Stochastic Lagrangian Dynamics of Vorticity in Wall-Bounded Flows: Turbulent Channel-Flow

We exploit an exact stochastic Lagrangian formulation of Navier-Stokes to study vorticity dynamics in a turbulent channel-flow at $Re_\tau=1000.$ ``Stochastic Cauchy invariants'' are conserved on average backward in time along stochastic Lagrangian particle trajectories, even as individual vorticity vectors are advected, stretched and rotated. At close prior times, conservation requires delicate cancellations between vorticity contributions from particles in the interior of the flow and those which strike the wall and remain fixed there.
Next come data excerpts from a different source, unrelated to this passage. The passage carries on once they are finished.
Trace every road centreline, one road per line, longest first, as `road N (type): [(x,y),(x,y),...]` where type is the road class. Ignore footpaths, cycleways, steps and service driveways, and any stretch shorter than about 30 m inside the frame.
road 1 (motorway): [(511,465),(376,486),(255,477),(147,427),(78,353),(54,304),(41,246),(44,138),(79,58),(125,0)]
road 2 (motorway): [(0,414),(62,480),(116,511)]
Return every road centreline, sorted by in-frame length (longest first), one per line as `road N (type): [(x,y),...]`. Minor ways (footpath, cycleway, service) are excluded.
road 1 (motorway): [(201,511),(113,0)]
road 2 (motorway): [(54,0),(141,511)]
Far back in time, interior vorticity is represented by an average over vorticity that originated entirely at the wall. As in superfluids, cross-stream transport of tangential vorticity generated at the wall is exactly related to drag. We show that the process of vortex-lifting in the buffer layer is not an abrupt lifting of discrete vortex lines but is instead distributed over 100's of viscous times and 1000's of wall units. Despite simple arrays of ``hairpin'' vortex-lines, the dynamics involves intense competition between nonlinear Lagrangian chaos that exponentially magnifies \& rotates vorticity and strong viscous destruction. We discuss the Lighthill-Morton theory of vorticity generation from this stochastic Lagrangian perspective.